Sandbox and HITL are non-negotiable
Never run edits against the real working tree, and never open a PR without explicit human approval of the diff. These two rules are what let you demo an autonomous agent safely and what a senior reviewer checks for first. An agent that edits your real repo or auto-opens PRs is a liability, not a portfolio piece.
Key takeaways
  • This is the portfolio anchor: issue → explore → sandboxed fix → red→green tests → HITL-gated draft PR, fully traced.
  • Checkpoint the plan; bound the repair loop; verify tests independently of the model's claim.
  • Sandbox every edit (worktree/container) and gate every PR behind human approval — non-negotiable.
  • Evaluate on ≥10 issues (real + seeded) with a partial-success taxonomy and cost/time per issue.
  • Ship a frank limitations doc and a README with architecture, demo, and results.
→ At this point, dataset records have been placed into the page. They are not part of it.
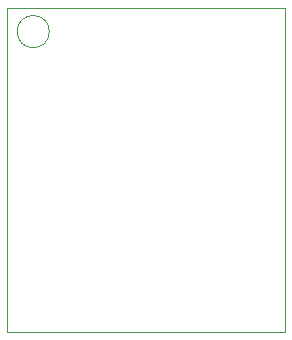
<source format=gbr>
%TF.GenerationSoftware,KiCad,Pcbnew,8.0.6*%
%TF.CreationDate,2024-10-19T09:18:50-03:00*%
%TF.ProjectId,keychain-uv-index,6b657963-6861-4696-9e2d-75762d696e64,rev?*%
%TF.SameCoordinates,Original*%
%TF.FileFunction,Profile,NP*%
%FSLAX46Y46*%
G04 Gerber Fmt 4.6, Leading zero omitted, Abs format (unit mm)*
G04 Created by KiCad (PCBNEW 8.0.6) date 2024-10-19 09:18:50*
%MOMM*%
%LPD*%
G01*
G04 APERTURE LIST*
%TA.AperFunction,Profile*%
%ADD10C,0.050000*%
%TD*%
G04 APERTURE END LIST*
D10*
X63400000Y-44200000D02*
X86900000Y-44200000D01*
X86900000Y-71600000D01*
X63400000Y-71600000D01*
X63400000Y-44200000D01*
X66960147Y-46200000D02*
G75*
G02*
X64239853Y-46200000I-1360147J0D01*
G01*
X64239853Y-46200000D02*
G75*
G02*
X66960147Y-46200000I1360147J0D01*
G01*
M02*

</source>
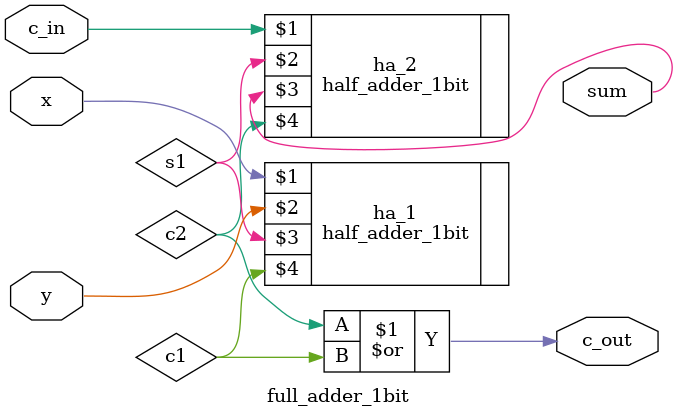
<source format=v>
`timescale 1ns / 1ps


module full_adder_1bit( //¸ðµâ ¼±¾ð
    x, y, c_in,
    sum, c_out
    );

input x, y, c_in; //ÃÊ±â ÀÔ·Â°ª
output sum, c_out; //ÃÖÁ¾ output
wire s1, c1, c2; 
//x¿Í yÀÇ xor ¿¬»ê °ªÀ» ´ã´Â s1
//x¿Í yÀÇ and ¿¬»ê °ªÀ» ´ã´Â c1
//c_in¿Í s1ÀÇ and ¿¬»ê °ªÀ» ´ã´Â c2

half_adder_1bit ha_1(x,y,s1,c1); //1bit half adder 2°³·Î ±¸¼º
half_adder_1bit ha_2(c_in,s1,sum,c2);
or (c_out, c2, c1); //c2¿Í c1À» or ¿¬»êÇÑ °ªÀ» c_out¿¡ ÀúÀå

endmodule

</source>
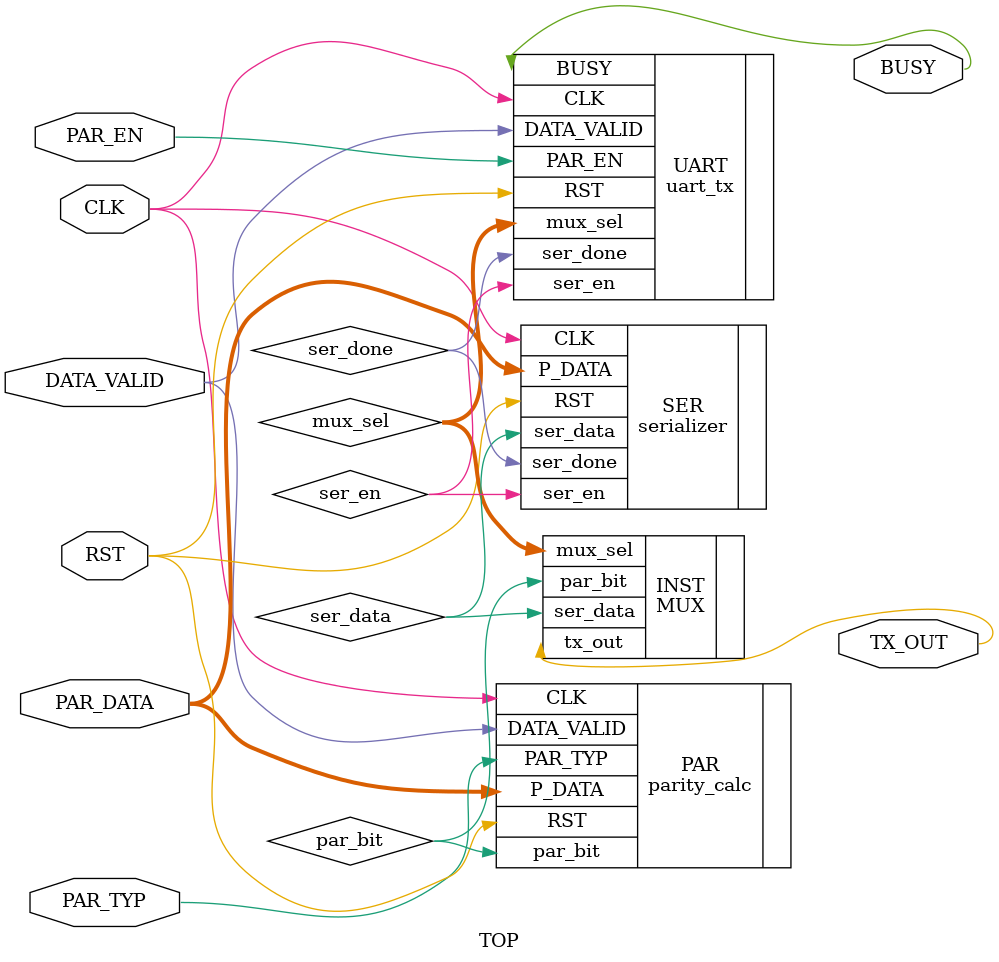
<source format=v>

module TOP(
  input CLK,RST,
  input [7:0] PAR_DATA,
  input DATA_VALID,PAR_EN,PAR_TYP,
  output wire TX_OUT,BUSY
  );
  
  wire ser_en,ser_done,ser_data;
  wire [1:0] mux_sel;
  wire par_bit;
  
  serializer SER(
  .CLK(CLK),
  .RST(RST),
  .P_DATA(PAR_DATA),
  .ser_en(ser_en),
  .ser_done(ser_done),
  .ser_data(ser_data)
  );
  
  uart_tx UART(
  .CLK(CLK),
  .RST(RST),
  .ser_done(ser_done),
  .PAR_EN(PAR_EN),
  .DATA_VALID(DATA_VALID),
  .mux_sel(mux_sel),
  .ser_en(ser_en),
  .BUSY(BUSY)
  );
  
  parity_calc PAR(
  .CLK(CLK),
  .RST(RST),
  .DATA_VALID(DATA_VALID),
  .P_DATA(PAR_DATA),
  .PAR_TYP(PAR_TYP),
  .par_bit(par_bit)
  );
  
  MUX INST(
  .mux_sel(mux_sel),
  .ser_data(ser_data),
  .par_bit(par_bit),
  .tx_out(TX_OUT)
  );
  
endmodule

</source>
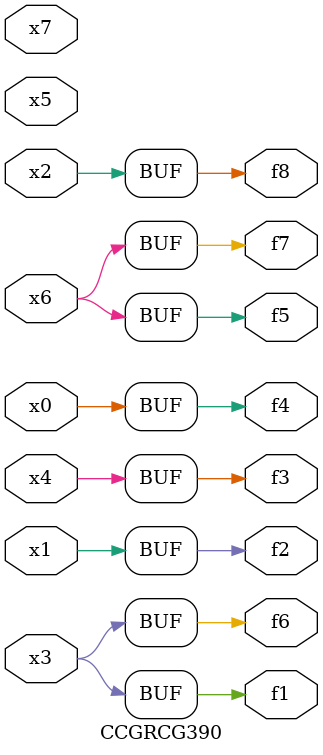
<source format=v>
module CCGRCG390(
	input x0, x1, x2, x3, x4, x5, x6, x7,
	output f1, f2, f3, f4, f5, f6, f7, f8
);
	assign f1 = x3;
	assign f2 = x1;
	assign f3 = x4;
	assign f4 = x0;
	assign f5 = x6;
	assign f6 = x3;
	assign f7 = x6;
	assign f8 = x2;
endmodule

</source>
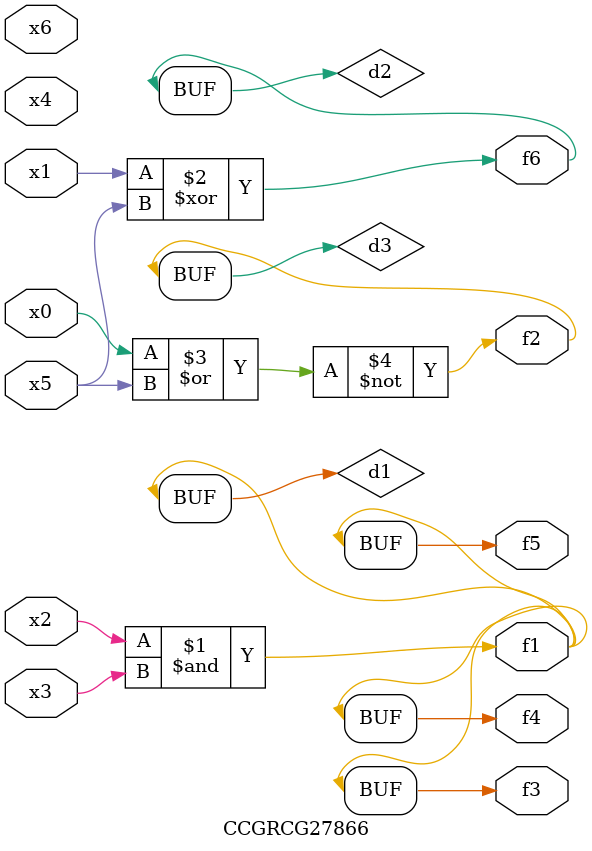
<source format=v>
module CCGRCG27866(
	input x0, x1, x2, x3, x4, x5, x6,
	output f1, f2, f3, f4, f5, f6
);

	wire d1, d2, d3;

	and (d1, x2, x3);
	xor (d2, x1, x5);
	nor (d3, x0, x5);
	assign f1 = d1;
	assign f2 = d3;
	assign f3 = d1;
	assign f4 = d1;
	assign f5 = d1;
	assign f6 = d2;
endmodule

</source>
  • Convert it all into Gate G4 material: design answers, five STAR stories with numbers, take-home strategy.
Acceptance criteria — all must pass
  • Input: accepts a GitHub issue URL or a local issue file (title, body, repro steps)
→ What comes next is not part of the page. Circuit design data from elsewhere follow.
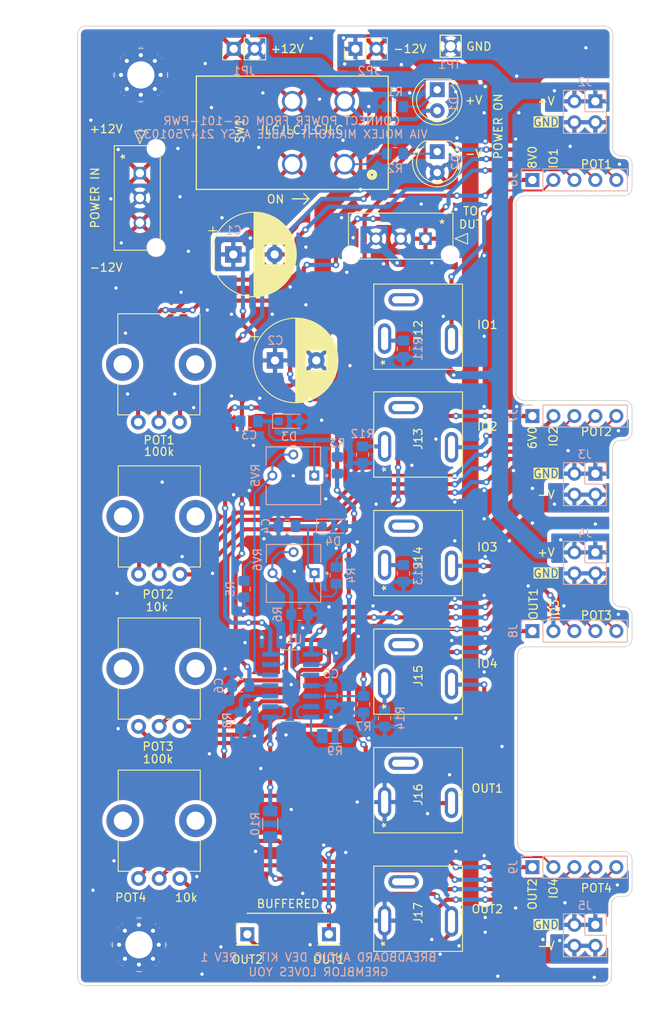
<source format=kicad_pcb>
(kicad_pcb (version 20221018) (generator pcbnew)

  (general
    (thickness 1.6)
  )

  (paper "A4")
  (layers
    (0 "F.Cu" signal)
    (31 "B.Cu" signal)
    (32 "B.Adhes" user "B.Adhesive")
    (33 "F.Adhes" user "F.Adhesive")
    (34 "B.Paste" user)
    (35 "F.Paste" user)
    (36 "B.SilkS" user "B.Silkscreen")
    (37 "F.SilkS" user "F.Silkscreen")
    (38 "B.Mask" user)
    (39 "F.Mask" user)
    (40 "Dwgs.User" user "User.Drawings")
    (41 "Cmts.User" user "User.Comments")
    (42 "Eco1.User" user "User.Eco1")
    (43 "Eco2.User" user "User.Eco2")
    (44 "Edge.Cuts" user)
    (45 "Margin" user)
    (46 "B.CrtYd" user "B.Courtyard")
    (47 "F.CrtYd" user "F.Courtyard")
    (48 "B.Fab" user)
    (49 "F.Fab" user)
    (50 "User.1" user)
    (51 "User.2" user)
    (52 "User.3" user)
    (53 "User.4" user)
    (54 "User.5" user)
    (55 "User.6" user)
    (56 "User.7" user)
    (57 "User.8" user)
    (58 "User.9" user)
  )

  (setup
    (stackup
      (layer "F.SilkS" (type "Top Silk Screen"))
      (layer "F.Paste" (type "Top Solder Paste"))
      (layer "F.Mask" (type "Top Solder Mask") (color "Black") (thickness 0.01))
      (layer "F.Cu" (type "copper") (thickness 0.035))
      (layer "dielectric 1" (type "core") (thickness 1.51) (material "FR4") (epsilon_r 4.5) (loss_tangent 0.02))
      (layer "B.Cu" (type "copper") (thickness 0.035))
      (layer "B.Mask" (type "Bottom Solder Mask") (color "Black") (thickness 0.01))
      (layer "B.Paste" (type "Bottom Solder Paste"))
      (layer "B.SilkS" (type "Bottom Silk Screen"))
      (copper_finish "HAL SnPb")
      (dielectric_constraints no)
    )
    (pad_to_mask_clearance 0.05)
    (pcbplotparams
      (layerselection 0x00010fc_ffffffff)
      (plot_on_all_layers_selection 0x0000000_00000000)
      (disableapertmacros false)
      (usegerberextensions true)
      (usegerberattributes false)
      (usegerberadvancedattributes false)
      (creategerberjobfile false)
      (dashed_line_dash_ratio 12.000000)
      (dashed_line_gap_ratio 3.000000)
      (svgprecision 4)
      (plotframeref false)
      (viasonmask false)
      (mode 1)
      (useauxorigin false)
      (hpglpennumber 1)
      (hpglpenspeed 20)
      (hpglpendiameter 15.000000)
      (dxfpolygonmode true)
      (dxfimperialunits true)
      (dxfusepcbnewfont true)
      (psnegative false)
      (psa4output false)
      (plotreference true)
      (plotvalue false)
      (plotinvisibletext false)
      (sketchpadsonfab false)
      (subtractmaskfromsilk true)
      (outputformat 1)
      (mirror false)
      (drillshape 0)
      (scaleselection 1)
      (outputdirectory "rtm/v1.0/")
    )
  )

  (net 0 "")
  (net 1 "/+12V_SWITCHED")
  (net 2 "GND")
  (net 3 "/-12V_SWITCHED")
  (net 4 "Net-(D3-K)")
  (net 5 "Net-(D4-K)")
  (net 6 "Net-(D1-K)")
  (net 7 "Net-(D2-K)")
  (net 8 "/+12V_IN")
  (net 9 "/-12V_IN")
  (net 10 "Vcc+")
  (net 11 "Vcc-")
  (net 12 "/VREF_8V")
  (net 13 "/IO1")
  (net 14 "Net-(J6-Pin_3)")
  (net 15 "Net-(J6-Pin_4)")
  (net 16 "Net-(J6-Pin_5)")
  (net 17 "/VREF_6V")
  (net 18 "/IO2")
  (net 19 "Net-(J7-Pin_3)")
  (net 20 "Net-(J7-Pin_4)")
  (net 21 "Net-(J7-Pin_5)")
  (net 22 "/IO3")
  (net 23 "Net-(J8-Pin_3)")
  (net 24 "Net-(J8-Pin_4)")
  (net 25 "Net-(J8-Pin_5)")
  (net 26 "/OUT2")
  (net 27 "/IO4")
  (net 28 "Net-(J9-Pin_3)")
  (net 29 "Net-(J9-Pin_4)")
  (net 30 "Net-(J9-Pin_5)")
  (net 31 "/BUF1")
  (net 32 "/BUF2")
  (net 33 "unconnected-(J14-PadTN)")
  (net 34 "unconnected-(J15-PadTN)")
  (net 35 "Net-(U1A-+)")
  (net 36 "/OUT1")
  (net 37 "unconnected-(J12-PadTN)")
  (net 38 "unconnected-(J13-PadTN)")
  (net 39 "Net-(U1D-+)")
  (net 40 "Net-(U1B--)")
  (net 41 "Net-(U1C--)")
  (net 42 "unconnected-(J16-PadTN)")
  (net 43 "unconnected-(J17-PadTN)")
  (net 44 "Net-(J12-PadS)")
  (net 45 "Net-(J13-PadS)")
  (net 46 "Net-(J14-PadS)")
  (net 47 "Net-(J15-PadS)")

  (footprint "Aaron_THT:Schurter-4832.2211" (layer "F.Cu") (at 104.403101 97.917 -90))

  (footprint "Aaron_THT:Molex-Microfit-43650-0316" (layer "F.Cu") (at 74.765001 64.8355 90))

  (footprint "Aaron_Pads:TP_HeaderPin_P2.54mm_round" (layer "F.Cu") (at 112.395 49.478))

  (footprint "Connector_PinHeader_2.54mm:PinHeader_1x02_P2.54mm_Vertical" (layer "F.Cu") (at 86.129001 49.784 90))

  (footprint "Connector_PinHeader_2.54mm:PinHeader_1x02_P2.54mm_Vertical" (layer "F.Cu") (at 100.866001 49.784 90))

  (footprint "Aaron_THT:Pot_Bourns_PTV09_vert_3dModel" (layer "F.Cu") (at 79.608802 131.806924 90))

  (footprint "Aaron_THT:Schurter-4832.2211" (layer "F.Cu") (at 104.403101 112.268 -90))

  (footprint "Aaron_THT:Pot_Bourns_PTV09_vert_3dModel" (layer "F.Cu") (at 79.608802 150.221924 90))

  (footprint "Connector_PinHeader_2.54mm:PinHeader_1x01_P2.54mm_Vertical" (layer "F.Cu") (at 87.785001 156.972))

  (footprint "Aaron_THT:Schurter-4832.2211" (layer "F.Cu") (at 104.403101 126.619 -90))

  (footprint "Capacitor_THT:CP_Radial_D10.0mm_P5.00mm" (layer "F.Cu") (at 91.132324 87.503))

  (footprint "Connector_PinHeader_2.54mm:PinHeader_1x01_P2.54mm_Vertical" (layer "F.Cu") (at 97.663 156.972))

  (footprint "Aaron_Pads:MountingHole_3.3mm_M3_Full_Standoff_Size" (layer "F.Cu") (at 74.881801 52.946))

  (footprint "Aaron_THT:Schurter-4832.2211" (layer "F.Cu") (at 104.403101 84.864061 -90))

  (footprint "Aaron_THT:LED_D5.0mm_SilkFix" (layer "F.Cu") (at 110.772001 62.23 -90))

  (footprint "Aaron_THT:Molex-Microfit-43650-0316" (layer "F.Cu") (at 109.347 72.771))

  (footprint "Aaron_THT:Schurter-4832.2211" (layer "F.Cu") (at 104.403101 155.321 -90))

  (footprint "Aaron_THT:CK_SPDT_S201031MS02Q" (layer "F.Cu") (at 86.868 56.134 90))

  (footprint "Aaron_THT:Schurter-4832.2211" (layer "F.Cu") (at 104.403101 140.97 -90))

  (footprint "Aaron_THT:Pot_Bourns_PTV09_vert_3dModel" (layer "F.Cu") (at 79.568802 94.976924 90))

  (footprint "Aaron_THT:LED_D5.0mm_SilkFix" (layer "F.Cu") (at 110.772001 54.73 -90))

  (footprint "Aaron_THT:Pot_Bourns_PTV09_vert_3dModel" (layer "F.Cu") (at 79.613802 113.391924 90))

  (footprint "Aaron_Pads:MountingHole_3.3mm_M3_Full_Standoff_Size" (layer "F.Cu") (at 74.653201 158.242))

  (footprint "Capacitor_THT:CP_Radial_D10.0mm_P5.00mm" (layer "F.Cu") (at 86.0844 74.676))

  (footprint "Connector_PinHeader_2.54mm:PinHeader_2x02_P2.54mm_Vertical" (layer "B.Cu") (at 129.921 155.829 180))

  (footprint "Resistor_SMD:R_0805_2012Metric_Pad1.20x1.40mm_HandSolder" (layer "B.Cu") (at 98.552 113.538 -90))

  (footprint "Connector_PinHeader_2.54mm:PinHeader_2x02_P2.54mm_Vertical" (layer "B.Cu") (at 129.921 56.134 180))

  (footprint "Capacitor_SMD:C_0805_2012Metric_Pad1.18x1.45mm_HandSolder" (layer "B.Cu")
    (tstamp 284cd654-3570-4c5c-b2b8-73480ed2760c)
    (at 86.987301 126.873)
    (descr "Capacitor SMD 0805 (2012 Metric), squar
... [1249233 chars truncated]
</source>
  • Explore: maps the repo, locates relevant code, and states its bug understanding and plan; the plan is checkpointed
  • Implement: writes the fix in a sandboxed workspace (git worktree or container) — never the real tree
  • Verify: runs the repo's test suite and writes at least one new test reproducing the issue (red → green); iterates on failures with a hard cap of 5 attempts
  • Deliver: opens a draft PR (or produces a patch + PR description) gated on HITL approval showing the diff, test results, and cost
  • Observe: full tracing with a per-issue cost report
  • Evaluate: runs on ≥10 issues (mix of real and seeded bugs you write) and reports success rate, a partial-success taxonomy, median cost/time per issue, and a failure-analysis table
  • Document: README with architecture diagram, demo GIF or trace walkthrough, results, and a frank limitations section
Stretch goals
  • Support multi-file fixes and measure how the wrong-location rate changes versus single-file issues
  • Add a cheaper model for exploration and the stronger model only for repair; report the cost/quality trade-off from your traces
  • Assemble and rehearse the full Gate G4 package: whiteboard the agent loop, RAG+eval, memory, multi-agent trade-offs, and injection defenses in <5 min each, plus five STAR stories anchored in this project

Be honest — the gates only mean something if the criteria really pass.